It’s your call when it comes to selecting toilets, sinks, and other plumbing fixtures for your renovation. But a couple of very popular options might figure into your thinking. One’s an old standard that’s been reborn, the other a new engineering marvel.
The pedestal sink. Pedestal sinks were once almost a given in a bathroom. They went out of favor for decades (the advantages of the vanity cabinet for storage are obvious) but have come back into vogue. They’re not the answer for everyone, but they can be very handsome.
As with virtually any household product, the price range is broad. With luck you may come across a slightly pitted but perfect usable sink at salvage for less than $100; new models start at about the same price. At the top of the line, you will find meticulously restored or newly designed models for $3,000 to $4,000! The choice is yours.
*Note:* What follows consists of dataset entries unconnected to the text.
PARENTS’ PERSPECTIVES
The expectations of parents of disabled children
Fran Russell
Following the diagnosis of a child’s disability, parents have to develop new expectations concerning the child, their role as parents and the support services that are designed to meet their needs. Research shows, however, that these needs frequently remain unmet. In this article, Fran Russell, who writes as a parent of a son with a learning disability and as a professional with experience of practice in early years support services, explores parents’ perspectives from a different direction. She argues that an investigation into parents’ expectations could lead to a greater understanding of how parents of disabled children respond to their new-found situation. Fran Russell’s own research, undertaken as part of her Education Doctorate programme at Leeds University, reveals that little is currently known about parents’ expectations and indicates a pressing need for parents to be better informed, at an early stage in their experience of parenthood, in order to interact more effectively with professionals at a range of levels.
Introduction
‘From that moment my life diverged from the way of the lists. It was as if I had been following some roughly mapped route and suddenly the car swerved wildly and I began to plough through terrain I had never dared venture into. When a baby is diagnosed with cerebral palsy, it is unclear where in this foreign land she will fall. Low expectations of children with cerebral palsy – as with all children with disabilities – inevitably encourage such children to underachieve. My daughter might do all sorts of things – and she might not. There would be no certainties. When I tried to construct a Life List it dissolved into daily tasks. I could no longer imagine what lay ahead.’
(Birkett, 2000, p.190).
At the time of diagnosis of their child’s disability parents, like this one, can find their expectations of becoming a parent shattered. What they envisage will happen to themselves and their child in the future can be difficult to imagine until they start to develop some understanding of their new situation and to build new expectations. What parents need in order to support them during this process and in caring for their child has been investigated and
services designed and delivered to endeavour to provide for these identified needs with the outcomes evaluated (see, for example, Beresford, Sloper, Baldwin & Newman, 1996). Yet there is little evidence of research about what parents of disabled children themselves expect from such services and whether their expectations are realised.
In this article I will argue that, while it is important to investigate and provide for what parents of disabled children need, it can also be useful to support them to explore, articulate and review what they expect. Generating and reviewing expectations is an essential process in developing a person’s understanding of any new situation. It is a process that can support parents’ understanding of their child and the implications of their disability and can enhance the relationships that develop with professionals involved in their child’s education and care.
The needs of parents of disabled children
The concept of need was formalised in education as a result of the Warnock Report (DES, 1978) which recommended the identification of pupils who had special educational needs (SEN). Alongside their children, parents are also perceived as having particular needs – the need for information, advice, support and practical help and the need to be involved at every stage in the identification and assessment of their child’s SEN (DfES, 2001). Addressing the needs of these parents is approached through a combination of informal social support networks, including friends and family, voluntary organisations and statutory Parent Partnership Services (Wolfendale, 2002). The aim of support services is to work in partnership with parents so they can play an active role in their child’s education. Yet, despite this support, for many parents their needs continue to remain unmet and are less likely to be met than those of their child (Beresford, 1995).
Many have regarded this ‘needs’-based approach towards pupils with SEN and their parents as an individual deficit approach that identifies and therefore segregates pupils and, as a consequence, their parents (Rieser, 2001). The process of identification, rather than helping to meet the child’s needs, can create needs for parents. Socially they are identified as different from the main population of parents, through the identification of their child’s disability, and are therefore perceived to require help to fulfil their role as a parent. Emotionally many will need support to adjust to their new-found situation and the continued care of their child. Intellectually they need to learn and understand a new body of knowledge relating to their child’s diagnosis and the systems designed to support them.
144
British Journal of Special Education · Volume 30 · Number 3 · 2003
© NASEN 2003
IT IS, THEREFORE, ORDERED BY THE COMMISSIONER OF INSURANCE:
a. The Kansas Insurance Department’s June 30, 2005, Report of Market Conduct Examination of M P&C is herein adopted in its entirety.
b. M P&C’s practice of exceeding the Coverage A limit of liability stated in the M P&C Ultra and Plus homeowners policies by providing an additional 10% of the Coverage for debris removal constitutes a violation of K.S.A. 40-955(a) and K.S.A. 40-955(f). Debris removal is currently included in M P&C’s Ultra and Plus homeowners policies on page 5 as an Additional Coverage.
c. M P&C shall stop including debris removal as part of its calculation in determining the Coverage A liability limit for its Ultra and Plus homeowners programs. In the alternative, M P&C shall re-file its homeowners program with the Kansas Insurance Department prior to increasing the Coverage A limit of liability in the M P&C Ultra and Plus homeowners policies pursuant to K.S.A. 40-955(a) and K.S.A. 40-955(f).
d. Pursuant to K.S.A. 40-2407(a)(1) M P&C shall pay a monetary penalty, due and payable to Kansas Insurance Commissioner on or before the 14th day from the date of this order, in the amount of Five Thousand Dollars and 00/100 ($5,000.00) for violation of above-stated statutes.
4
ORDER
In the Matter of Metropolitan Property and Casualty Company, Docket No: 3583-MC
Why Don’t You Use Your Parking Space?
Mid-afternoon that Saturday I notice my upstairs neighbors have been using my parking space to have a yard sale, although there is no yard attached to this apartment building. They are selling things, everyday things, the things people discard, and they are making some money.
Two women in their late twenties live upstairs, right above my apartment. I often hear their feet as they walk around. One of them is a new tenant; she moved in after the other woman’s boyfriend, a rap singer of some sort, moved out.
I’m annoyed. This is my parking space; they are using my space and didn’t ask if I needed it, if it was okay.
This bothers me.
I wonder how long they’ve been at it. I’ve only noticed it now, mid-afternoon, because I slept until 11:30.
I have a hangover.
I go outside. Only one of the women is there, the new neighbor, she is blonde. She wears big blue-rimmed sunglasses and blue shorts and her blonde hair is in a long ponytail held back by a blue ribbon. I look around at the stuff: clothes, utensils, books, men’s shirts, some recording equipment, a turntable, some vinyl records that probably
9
Low-flow toilets. Low-flow toilets are designed to use less water. While older designs used as much as 7 gallons per flush (gpf), low-flow models typically use a maximum of 1.6 gpf, the amount mandated first in Massachusetts then in California and subsequently in other states. Most of the low-flow toilets now on the market resemble conventional toilets, while matching their performance. Some of them, however, are loud, relying upon a plastic compression tank concealed within the vitreous china tank that uses the pressure in the supply line to force the water out of the tank, producing a whooshing sound. Even if you are not required by code to install low-flow toilets, it’s an environmentally sound approach to do so.
The compression tank in a low-flow toilet is usually hidden by the vitreous china top of the tank.